Dimension Reduction Project

In the context of the high dimension data, we always want to find some low dimensional vector to represent the original high dimension data.

Factor Analysis Model

Suppose we need to use the low dimensional vector to represent the original data, the original data $Y$ is not centralized yet. Such representation follows the following expression:

\[Y_i^{*}=\mu+\Lambda X_i+\epsilon_i\]

And we can have the joint distribution as follows:

\[\begin{bmatrix} X\\ Y^{*} \end{bmatrix} \sim N_{p+k}( \begin{bmatrix} \mathbb{0}\\ \mu \end{bmatrix},\begin{bmatrix} I&\Lambda^T\\ \Lambda&\Lambda\Lambda^T+\Phi\\ \end{bmatrix})\]

EM algorithm to solve the $\Lambda$ and $\Phi$

However, we can not solve the $\Lambda$ directly since $\Lambda$ is not identifiable. So we may use the EM algorithm to solve this problem.

**What to do**
1. Retype the dimension reduction text from "Suppose we need" up to and including "solve this problem.".
2. Answer these questions using the dimension reduction text:
(a) In the context of high dimension data, what does the text say we always want to find?
(b) Has the original data $Y$ been centralized yet?
(c) Which algorithm does the text propose for solving $\Lambda$, given that $\Lambda$ is not identifiable?

**Given records**
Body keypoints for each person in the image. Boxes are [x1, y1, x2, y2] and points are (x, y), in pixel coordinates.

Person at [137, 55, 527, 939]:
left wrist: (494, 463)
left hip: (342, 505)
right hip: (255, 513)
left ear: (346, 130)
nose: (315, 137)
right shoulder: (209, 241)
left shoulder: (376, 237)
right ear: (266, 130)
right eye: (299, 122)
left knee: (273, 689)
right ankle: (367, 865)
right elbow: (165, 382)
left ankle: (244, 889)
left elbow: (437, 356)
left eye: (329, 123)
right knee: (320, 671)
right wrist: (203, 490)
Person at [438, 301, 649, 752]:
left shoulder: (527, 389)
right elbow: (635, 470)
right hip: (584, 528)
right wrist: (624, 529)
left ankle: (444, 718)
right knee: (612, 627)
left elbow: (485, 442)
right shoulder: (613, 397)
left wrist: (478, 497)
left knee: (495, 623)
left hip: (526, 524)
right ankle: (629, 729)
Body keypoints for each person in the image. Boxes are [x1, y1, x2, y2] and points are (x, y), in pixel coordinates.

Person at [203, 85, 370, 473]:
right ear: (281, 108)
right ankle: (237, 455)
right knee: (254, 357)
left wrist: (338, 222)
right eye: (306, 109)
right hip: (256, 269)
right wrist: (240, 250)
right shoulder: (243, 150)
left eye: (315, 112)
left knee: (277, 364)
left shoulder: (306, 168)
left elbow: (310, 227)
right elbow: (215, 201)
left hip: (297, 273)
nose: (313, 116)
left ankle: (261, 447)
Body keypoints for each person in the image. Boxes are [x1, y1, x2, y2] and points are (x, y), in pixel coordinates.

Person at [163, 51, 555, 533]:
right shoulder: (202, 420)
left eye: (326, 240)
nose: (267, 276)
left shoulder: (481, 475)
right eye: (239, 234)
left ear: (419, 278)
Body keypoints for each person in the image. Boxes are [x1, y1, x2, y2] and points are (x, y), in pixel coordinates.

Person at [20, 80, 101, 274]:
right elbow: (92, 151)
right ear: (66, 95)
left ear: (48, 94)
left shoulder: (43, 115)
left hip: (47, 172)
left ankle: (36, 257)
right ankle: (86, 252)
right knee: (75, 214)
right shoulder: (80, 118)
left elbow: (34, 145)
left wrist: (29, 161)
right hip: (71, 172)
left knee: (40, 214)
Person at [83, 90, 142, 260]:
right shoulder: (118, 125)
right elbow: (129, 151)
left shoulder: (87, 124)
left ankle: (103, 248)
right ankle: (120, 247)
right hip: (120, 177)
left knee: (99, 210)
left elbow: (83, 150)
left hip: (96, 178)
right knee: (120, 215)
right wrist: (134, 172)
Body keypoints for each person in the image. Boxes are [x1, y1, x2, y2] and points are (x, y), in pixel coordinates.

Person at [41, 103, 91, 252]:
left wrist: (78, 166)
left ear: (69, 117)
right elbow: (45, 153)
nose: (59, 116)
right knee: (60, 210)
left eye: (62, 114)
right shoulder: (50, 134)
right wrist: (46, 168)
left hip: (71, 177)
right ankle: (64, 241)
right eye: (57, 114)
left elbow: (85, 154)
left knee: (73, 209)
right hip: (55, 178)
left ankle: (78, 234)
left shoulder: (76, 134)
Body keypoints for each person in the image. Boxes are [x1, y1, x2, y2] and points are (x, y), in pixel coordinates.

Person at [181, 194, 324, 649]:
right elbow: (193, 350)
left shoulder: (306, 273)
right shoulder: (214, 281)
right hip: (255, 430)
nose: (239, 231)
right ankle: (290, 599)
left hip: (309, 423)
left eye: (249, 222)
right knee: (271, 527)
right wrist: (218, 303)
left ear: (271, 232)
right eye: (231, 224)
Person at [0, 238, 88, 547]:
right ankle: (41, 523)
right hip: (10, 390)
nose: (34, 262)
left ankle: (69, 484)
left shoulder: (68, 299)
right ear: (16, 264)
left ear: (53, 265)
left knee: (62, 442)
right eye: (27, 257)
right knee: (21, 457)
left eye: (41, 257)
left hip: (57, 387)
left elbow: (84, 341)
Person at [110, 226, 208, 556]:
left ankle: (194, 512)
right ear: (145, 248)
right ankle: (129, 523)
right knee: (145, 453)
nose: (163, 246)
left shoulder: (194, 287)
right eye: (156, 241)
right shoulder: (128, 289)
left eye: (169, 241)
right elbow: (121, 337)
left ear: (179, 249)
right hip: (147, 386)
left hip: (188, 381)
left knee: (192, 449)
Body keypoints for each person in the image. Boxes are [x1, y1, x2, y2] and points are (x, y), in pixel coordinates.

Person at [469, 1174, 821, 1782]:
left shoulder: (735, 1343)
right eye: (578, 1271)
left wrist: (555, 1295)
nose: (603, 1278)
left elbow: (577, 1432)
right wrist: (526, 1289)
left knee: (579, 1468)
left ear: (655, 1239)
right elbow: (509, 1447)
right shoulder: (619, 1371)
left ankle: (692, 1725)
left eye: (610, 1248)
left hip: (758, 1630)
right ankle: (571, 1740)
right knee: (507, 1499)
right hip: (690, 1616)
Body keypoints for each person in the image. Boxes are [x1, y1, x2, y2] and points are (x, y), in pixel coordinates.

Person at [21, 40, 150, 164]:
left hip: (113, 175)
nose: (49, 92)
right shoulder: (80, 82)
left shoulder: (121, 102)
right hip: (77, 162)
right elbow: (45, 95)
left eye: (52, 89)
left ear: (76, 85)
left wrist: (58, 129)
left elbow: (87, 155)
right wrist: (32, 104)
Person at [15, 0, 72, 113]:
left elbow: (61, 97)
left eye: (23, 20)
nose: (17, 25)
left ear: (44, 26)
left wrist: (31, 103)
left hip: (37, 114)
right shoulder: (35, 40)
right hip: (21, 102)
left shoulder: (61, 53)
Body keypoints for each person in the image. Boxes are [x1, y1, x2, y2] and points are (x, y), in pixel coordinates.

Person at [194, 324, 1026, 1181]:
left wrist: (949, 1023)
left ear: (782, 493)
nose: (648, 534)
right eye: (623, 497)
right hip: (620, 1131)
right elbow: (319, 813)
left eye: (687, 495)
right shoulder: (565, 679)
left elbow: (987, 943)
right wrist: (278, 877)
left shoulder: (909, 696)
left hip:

**Answers to this exercise**
1.
Suppose we need to use the low dimensional vector to represent the original data, the original data $Y$ is not centralized yet. Such representation follows the following expression:

\[Y_i^{*}=\mu+\Lambda X_i+\epsilon_i\]

And we can have the joint distribution as follows:

\[\begin{bmatrix} X\\ Y^{*} \end{bmatrix} \sim N_{p+k}( \begin{bmatrix} \mathbb{0}\\ \mu \end{bmatrix},\begin{bmatrix} I&\Lambda^T\\ \Lambda&\Lambda\Lambda^T+\Phi\\ \end{bmatrix})\]

EM algorithm to solve the $\Lambda$ and $\Phi$

However, we can not solve the $\Lambda$ directly since $\Lambda$ is not identifiable. So we may use the EM algorithm to solve this problem.

2.
(a) Some low dimensional vector to represent the original high dimension data.
(b) No, it is not centralized yet.
(c) The EM algorithm.